**Problem requirements**
Copy out every line of the material below, keeping each word, spelling, and mark unchanged.

**Working data**
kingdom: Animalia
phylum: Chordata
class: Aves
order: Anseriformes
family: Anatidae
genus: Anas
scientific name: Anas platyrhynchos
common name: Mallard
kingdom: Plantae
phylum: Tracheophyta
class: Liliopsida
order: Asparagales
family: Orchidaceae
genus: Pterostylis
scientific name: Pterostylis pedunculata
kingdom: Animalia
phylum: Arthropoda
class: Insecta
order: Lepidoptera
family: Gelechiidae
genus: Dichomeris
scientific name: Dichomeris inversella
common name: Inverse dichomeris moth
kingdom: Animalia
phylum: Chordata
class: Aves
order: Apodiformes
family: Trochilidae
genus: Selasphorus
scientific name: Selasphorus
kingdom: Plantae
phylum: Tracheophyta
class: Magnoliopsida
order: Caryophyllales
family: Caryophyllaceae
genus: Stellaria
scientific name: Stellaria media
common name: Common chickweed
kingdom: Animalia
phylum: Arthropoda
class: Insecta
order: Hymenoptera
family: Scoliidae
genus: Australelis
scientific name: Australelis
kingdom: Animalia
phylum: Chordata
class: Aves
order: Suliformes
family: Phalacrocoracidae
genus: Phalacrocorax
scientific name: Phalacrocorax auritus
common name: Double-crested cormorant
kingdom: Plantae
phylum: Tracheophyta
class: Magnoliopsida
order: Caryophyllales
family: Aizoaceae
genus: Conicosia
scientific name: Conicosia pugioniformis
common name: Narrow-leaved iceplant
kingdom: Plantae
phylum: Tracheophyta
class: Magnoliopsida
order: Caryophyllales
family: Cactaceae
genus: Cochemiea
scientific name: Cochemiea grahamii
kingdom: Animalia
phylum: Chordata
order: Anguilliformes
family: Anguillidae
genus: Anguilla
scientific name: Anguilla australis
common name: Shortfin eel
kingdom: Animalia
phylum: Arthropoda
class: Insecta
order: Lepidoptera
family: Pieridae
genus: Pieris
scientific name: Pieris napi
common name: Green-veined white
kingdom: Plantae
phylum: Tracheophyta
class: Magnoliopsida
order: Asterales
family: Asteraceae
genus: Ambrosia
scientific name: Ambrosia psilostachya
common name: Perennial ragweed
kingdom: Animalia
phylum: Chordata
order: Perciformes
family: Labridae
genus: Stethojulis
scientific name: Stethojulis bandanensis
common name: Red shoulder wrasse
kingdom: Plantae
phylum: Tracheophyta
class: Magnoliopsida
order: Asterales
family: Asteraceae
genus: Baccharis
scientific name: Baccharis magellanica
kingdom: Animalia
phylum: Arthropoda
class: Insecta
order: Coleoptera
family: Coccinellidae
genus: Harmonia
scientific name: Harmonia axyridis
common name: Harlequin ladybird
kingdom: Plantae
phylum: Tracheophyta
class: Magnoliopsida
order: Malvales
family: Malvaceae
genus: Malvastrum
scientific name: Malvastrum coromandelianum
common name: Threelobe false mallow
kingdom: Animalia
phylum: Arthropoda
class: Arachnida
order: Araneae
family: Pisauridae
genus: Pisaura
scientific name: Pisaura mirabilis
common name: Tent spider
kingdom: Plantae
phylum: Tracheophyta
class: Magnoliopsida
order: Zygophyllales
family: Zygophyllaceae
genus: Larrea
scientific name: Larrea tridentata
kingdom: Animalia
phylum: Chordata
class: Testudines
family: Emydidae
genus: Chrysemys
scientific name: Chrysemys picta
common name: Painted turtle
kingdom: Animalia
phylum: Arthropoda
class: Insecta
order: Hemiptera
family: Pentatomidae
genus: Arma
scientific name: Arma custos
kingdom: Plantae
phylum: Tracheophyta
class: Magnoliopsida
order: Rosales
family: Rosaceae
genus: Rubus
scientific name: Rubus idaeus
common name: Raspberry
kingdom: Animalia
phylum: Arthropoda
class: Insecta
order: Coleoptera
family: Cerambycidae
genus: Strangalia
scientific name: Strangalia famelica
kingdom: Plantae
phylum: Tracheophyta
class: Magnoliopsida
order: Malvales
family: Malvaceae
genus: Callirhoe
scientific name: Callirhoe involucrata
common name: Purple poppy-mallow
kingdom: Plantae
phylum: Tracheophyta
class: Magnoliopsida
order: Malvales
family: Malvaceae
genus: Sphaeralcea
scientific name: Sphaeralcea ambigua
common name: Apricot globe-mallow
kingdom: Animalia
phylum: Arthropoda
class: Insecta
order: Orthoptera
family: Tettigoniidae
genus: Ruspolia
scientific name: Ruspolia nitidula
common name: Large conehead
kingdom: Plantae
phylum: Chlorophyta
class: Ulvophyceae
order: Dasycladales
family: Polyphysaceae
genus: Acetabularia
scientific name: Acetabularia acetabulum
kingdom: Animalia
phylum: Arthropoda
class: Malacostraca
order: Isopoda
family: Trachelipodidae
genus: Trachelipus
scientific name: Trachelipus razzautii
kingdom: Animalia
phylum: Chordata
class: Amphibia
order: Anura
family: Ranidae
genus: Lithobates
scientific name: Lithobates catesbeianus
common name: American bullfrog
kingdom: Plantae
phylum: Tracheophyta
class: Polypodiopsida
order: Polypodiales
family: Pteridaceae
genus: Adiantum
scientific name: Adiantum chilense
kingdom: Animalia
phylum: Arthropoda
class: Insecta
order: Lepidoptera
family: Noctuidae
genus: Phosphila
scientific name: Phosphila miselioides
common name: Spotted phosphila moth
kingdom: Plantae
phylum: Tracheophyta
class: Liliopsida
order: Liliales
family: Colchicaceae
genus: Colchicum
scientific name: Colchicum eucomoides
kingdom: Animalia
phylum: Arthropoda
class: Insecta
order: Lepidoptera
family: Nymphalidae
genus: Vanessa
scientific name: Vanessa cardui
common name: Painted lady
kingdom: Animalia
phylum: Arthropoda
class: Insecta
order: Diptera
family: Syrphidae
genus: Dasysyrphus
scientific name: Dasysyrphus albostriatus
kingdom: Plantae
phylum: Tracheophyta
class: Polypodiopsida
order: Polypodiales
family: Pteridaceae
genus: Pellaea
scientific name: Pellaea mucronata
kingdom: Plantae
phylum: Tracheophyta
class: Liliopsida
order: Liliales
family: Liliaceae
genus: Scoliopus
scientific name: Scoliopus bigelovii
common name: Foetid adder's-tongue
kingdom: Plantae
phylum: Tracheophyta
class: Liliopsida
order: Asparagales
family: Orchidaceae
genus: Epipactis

**Result of this task**
kingdom: Animalia
phylum: Chordata
class: Aves
order: Anseriformes
family: Anatidae
genus: Anas
scientific name: Anas platyrhynchos
common name: Mallard
kingdom: Plantae
phylum: Tracheophyta
class: Liliopsida
order: Asparagales
family: Orchidaceae
genus: Pterostylis
scientific name: Pterostylis pedunculata
kingdom: Animalia
phylum: Arthropoda
class: Insecta
order: Lepidoptera
family: Gelechiidae
genus: Dichomeris
scientific name: Dichomeris inversella
common name: Inverse dichomeris moth
kingdom: Animalia
phylum: Chordata
class: Aves
order: Apodiformes
family: Trochilidae
genus: Selasphorus
scientific name: Selasphorus
kingdom: Plantae
phylum: Tracheophyta
class: Magnoliopsida
order: Caryophyllales
family: Caryophyllaceae
genus: Stellaria
scientific name: Stellaria media
common name: Common chickweed
kingdom: Animalia
phylum: Arthropoda
class: Insecta
order: Hymenoptera
family: Scoliidae
genus: Australelis
scientific name: Australelis
kingdom: Animalia
phylum: Chordata
class: Aves
order: Suliformes
family: Phalacrocoracidae
genus: Phalacrocorax
scientific name: Phalacrocorax auritus
common name: Double-crested cormorant
kingdom: Plantae
phylum: Tracheophyta
class: Magnoliopsida
order: Caryophyllales
family: Aizoaceae
genus: Conicosia
scientific name: Conicosia pugioniformis
common name: Narrow-leaved iceplant
kingdom: Plantae
phylum: Tracheophyta
class: Magnoliopsida
order: Caryophyllales
family: Cactaceae
genus: Cochemiea
scientific name: Cochemiea grahamii
kingdom: Animalia
phylum: Chordata
order: Anguilliformes
family: Anguillidae
genus: Anguilla
scientific name: Anguilla australis
common name: Shortfin eel
kingdom: Animalia
phylum: Arthropoda
class: Insecta
order: Lepidoptera
family: Pieridae
genus: Pieris
scientific name: Pieris napi
common name: Green-veined white
kingdom: Plantae
phylum: Tracheophyta
class: Magnoliopsida
order: Asterales
family: Asteraceae
genus: Ambrosia
scientific name: Ambrosia psilostachya
common name: Perennial ragweed
kingdom: Animalia
phylum: Chordata
order: Perciformes
family: Labridae
genus: Stethojulis
scientific name: Stethojulis bandanensis
common name: Red shoulder wrasse
kingdom: Plantae
phylum: Tracheophyta
class: Magnoliopsida
order: Asterales
family: Asteraceae
genus: Baccharis
scientific name: Baccharis magellanica
kingdom: Animalia
phylum: Arthropoda
class: Insecta
order: Coleoptera
family: Coccinellidae
genus: Harmonia
scientific name: Harmonia axyridis
common name: Harlequin ladybird
kingdom: Plantae
phylum: Tracheophyta
class: Magnoliopsida
order: Malvales
family: Malvaceae
genus: Malvastrum
scientific name: Malvastrum coromandelianum
common name: Threelobe false mallow
kingdom: Animalia
phylum: Arthropoda
class: Arachnida
order: Araneae
family: Pisauridae
genus: Pisaura
scientific name: Pisaura mirabilis
common name: Tent spider
kingdom: Plantae
phylum: Tracheophyta
class: Magnoliopsida
order: Zygophyllales
family: Zygophyllaceae
genus: Larrea
scientific name: Larrea tridentata
kingdom: Animalia
phylum: Chordata
class: Testudines
family: Emydidae
genus: Chrysemys
scientific name: Chrysemys picta
common name: Painted turtle
kingdom: Animalia
phylum: Arthropoda
class: Insecta
order: Hemiptera
family: Pentatomidae
genus: Arma
scientific name: Arma custos
kingdom: Plantae
phylum: Tracheophyta
class: Magnoliopsida
order: Rosales
family: Rosaceae
genus: Rubus
scientific name: Rubus idaeus
common name: Raspberry
kingdom: Animalia
phylum: Arthropoda
class: Insecta
order: Coleoptera
family: Cerambycidae
genus: Strangalia
scientific name: Strangalia famelica
kingdom: Plantae
phylum: Tracheophyta
class: Magnoliopsida
order: Malvales
family: Malvaceae
genus: Callirhoe
scientific name: Callirhoe involucrata
common name: Purple poppy-mallow
kingdom: Plantae
phylum: Tracheophyta
class: Magnoliopsida
order: Malvales
family: Malvaceae
genus: Sphaeralcea
scientific name: Sphaeralcea ambigua
common name: Apricot globe-mallow
kingdom: Animalia
phylum: Arthropoda
class: Insecta
order: Orthoptera
family: Tettigoniidae
genus: Ruspolia
scientific name: Ruspolia nitidula
common name: Large conehead
kingdom: Plantae
phylum: Chlorophyta
class: Ulvophyceae
order: Dasycladales
family: Polyphysaceae
genus: Acetabularia
scientific name: Acetabularia acetabulum
kingdom: Animalia
phylum: Arthropoda
class: Malacostraca
order: Isopoda
family: Trachelipodidae
genus: Trachelipus
scientific name: Trachelipus razzautii
kingdom: Animalia
phylum: Chordata
class: Amphibia
order: Anura
family: Ranidae
genus: Lithobates
scientific name: Lithobates catesbeianus
common name: American bullfrog
kingdom: Plantae
phylum: Tracheophyta
class: Polypodiopsida
order: Polypodiales
family: Pteridaceae
genus: Adiantum
scientific name: Adiantum chilense
kingdom: Animalia
phylum: Arthropoda
class: Insecta
order: Lepidoptera
family: Noctuidae
genus: Phosphila
scientific name: Phosphila miselioides
common name: Spotted phosphila moth
kingdom: Plantae
phylum: Tracheophyta
class: Liliopsida
order: Liliales
family: Colchicaceae
genus: Colchicum
scientific name: Colchicum eucomoides
kingdom: Animalia
phylum: Arthropoda
class: Insecta
order: Lepidoptera
family: Nymphalidae
genus: Vanessa
scientific name: Vanessa cardui
common name: Painted lady
kingdom: Animalia
phylum: Arthropoda
class: Insecta
order: Diptera
family: Syrphidae
genus: Dasysyrphus
scientific name: Dasysyrphus albostriatus
kingdom: Plantae
phylum: Tracheophyta
class: Polypodiopsida
order: Polypodiales
family: Pteridaceae
genus: Pellaea
scientific name: Pellaea mucronata
kingdom: Plantae
phylum: Tracheophyta
class: Liliopsida
order: Liliales
family: Liliaceae
genus: Scoliopus
scientific name: Scoliopus bigelovii
common name: Foetid adder's-tongue
kingdom: Plantae
phylum: Tracheophyta
class: Liliopsida
order: Asparagales
family: Orchidaceae
genus: Epipactis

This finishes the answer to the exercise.